Doctors wrestle over management practices at GMH


Guam – As the proverbial walls of the Guam Memorial Hospital slowly chip away, citation after citation, threat after threat, emotions are ever increasing while administrators, lawmakers and doctors scramble to find a solution and save the hospital before it falls into receivership or worse, complete disintegration.

At an oversight hearing last night at the Guam Congress Building, emotions ran high and progress seemed slow as the hearing went on for nearly four hours, starting with doctors offering opposing views of how things are being run.

“I also heard some physicians are upset because I apparently threw them under the bus by saying the medical records was not getting done. Just to let you know, in a healthcare system and every institution, it is a known fact, we physicians don’t do documents on time,” noted Dr. Kozue Shimabukuro, the physician-turned-whistleblower who was stripped of her administrative duties and responsibilities in April. “So that’s why as an administrator and the leaders of the organization, we make sure we follow the rules. GMH had a wonderful accountability policy but we were just not following it.”

“I think GMHA is dysfunctional on almost all levels. There’s a small group of doctors who control running of GMHA in a regressive way that’s out of date, without any self appraisal and who control and who push an impotent and ignorant administration,” added local Oncologist Dr. Samuel Friedman.

Obstetrician/Gynecologist Dr. Tom Shieh, an outspoken critic of health care matters on island, addressed numerous issues outlined by some physicians in their complaints against the hospital. One concern he raised and directly responded to was regarding physician medical charts.
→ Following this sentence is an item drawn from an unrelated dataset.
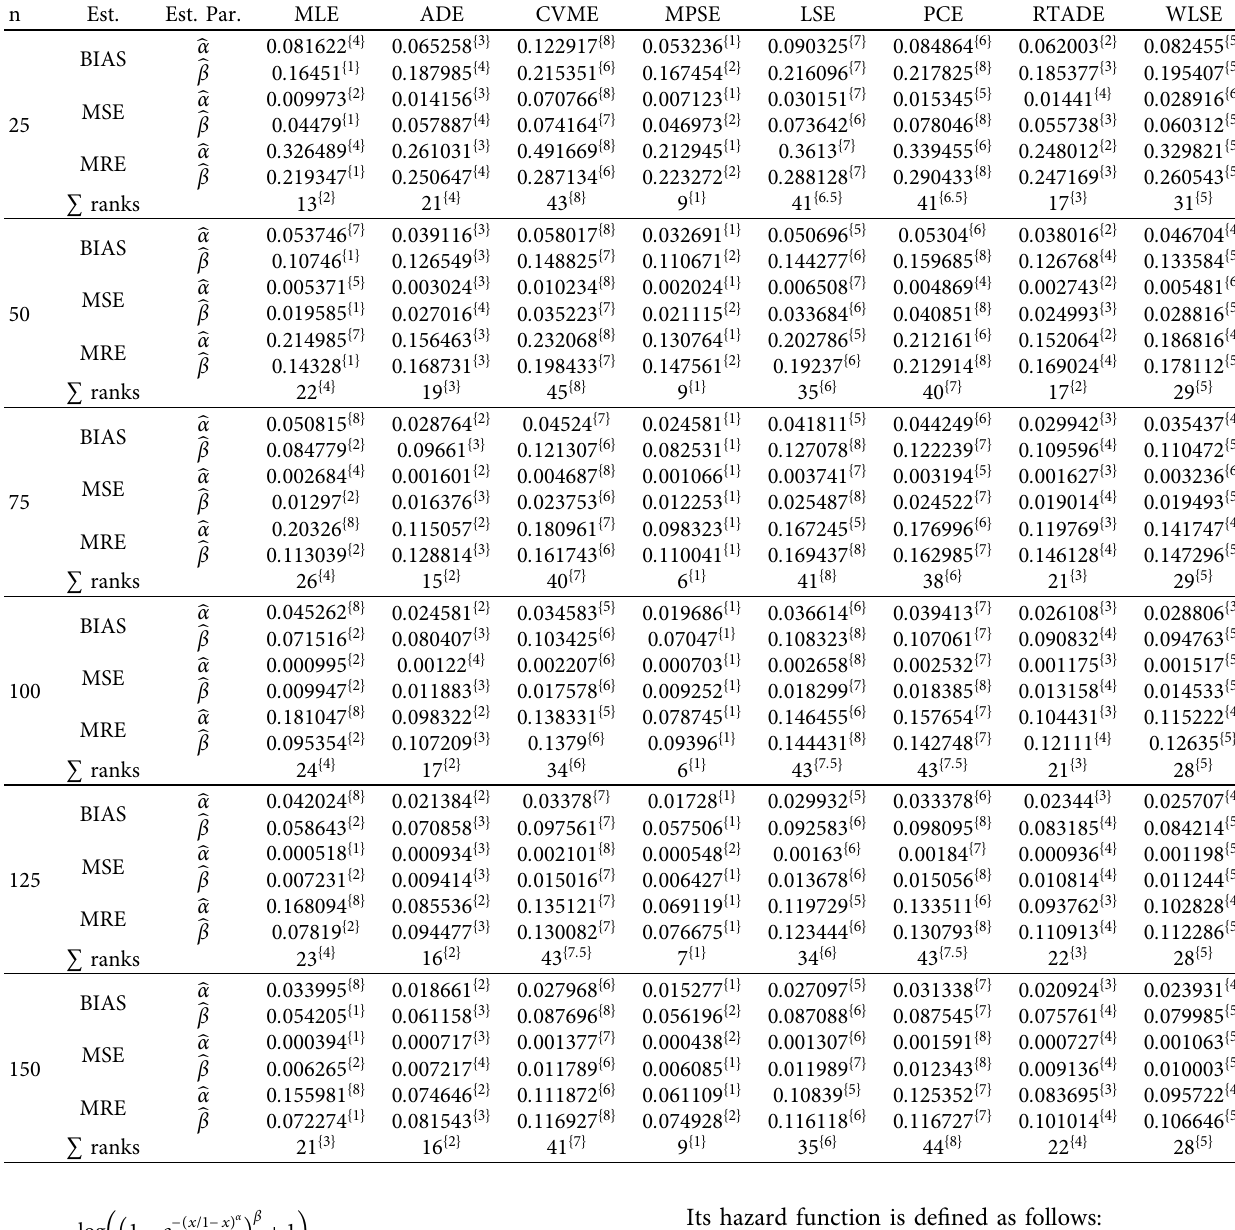
Table 1: Simulation values of BIAS, MSE, and MRE for α � 0 . 25 , β � 0 .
“I just wanna give you an example to offer some clarity that medical records are being done and that it’s not all physicians, OK. If you’re gonna pick on this medical records issue, identify those doctors who’s not doing their records,” said Dr. Shieh.
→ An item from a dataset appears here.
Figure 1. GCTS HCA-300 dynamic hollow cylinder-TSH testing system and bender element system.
“About five witnesses had said there are some good doctors at GMH. I don’t wanna leave this building with the impression that it’s a flip of a coin whether you’re gonna get a good doctor at GMH. The vast majority of doctors at GMH are good so I resent that statement,” added Obstetrician/Gynecologist Dr. Jonathan Sidell.

It seemed to be a war of doctors’ perspectives, all stemming from years of underfunding at GMH. The focus now is–are hospital administrators so inept and incompetent that their actions rise to the level of misconduct or even corruption?

While that remains a point of contention, Vice Speaker Therese Terlaje drove home this point regarding at least one report that’s indisputable, the 78-page report from the Centers for Medicare and Medicaid which is now threatening to pull GMH’s provider agreement–a critically-needed funding source for the hospital.

“It’s true, isn’t it, that there are several complaints in the CMS that really have nothing to do with needing extra money?” said Sen. Terlaje. “It’s a reporting of adverse events and then having them reviewed, right, which–we’ve even heard testimony regarding that and then we’ve heard testimony by another doctor saying that’s not true, all of these incidences are reviewed, but CMS is saying they’re not.”

In fact, much to the dismay of Speaker BJ Cruz, the GMH Board of Trustees still has not seen the CMS report.

“Did you not feel that between the sixth and the eighteenth of June, you could have asked the chairman [of the GMHA Board of Trustees] to have an emergency board meeting to meet on Thursday or on Friday to one, review the report that had come from CMS, but more importantly, to see what you were going to be responding back to CMS since it’s under their governance?” Cruz lambasted GMH CEO PeterJohn Camacho, referring to the June 6 date Camacho received a notice from CMS to the June 15 deadline to respond and to the June 18 date of the GMH oversight hearing.

“We didn’t, I didn’t, we–I didn’t think of that one, sir, I’m sorry,” answered Camacho.

The potentially deadly blow by a CMS finding only adds to the fire already brought on by the Joint Commission five months earlier when it, too, threatened to revoke accreditation, citing 41 areas of failures.

“I was able to count 32 out of 41 of those points of emphasis that in many ways have no relation to funding,” argued Sen. Fernando Esteves. “At the very least, soiled instruments being transported to the decontamination room without even a biohazard label. I mean if that’s a funding issue, please let me know I could go pick one up for you.”

While PNC has obtained a copy of the CMS letter and 78-page report, Camacho has refused to release the report to the public, noting a procedure he typically follows in responding to these matters. He could not, however, cite a policy, law or regulation that would prohibit hi from releasing the documents.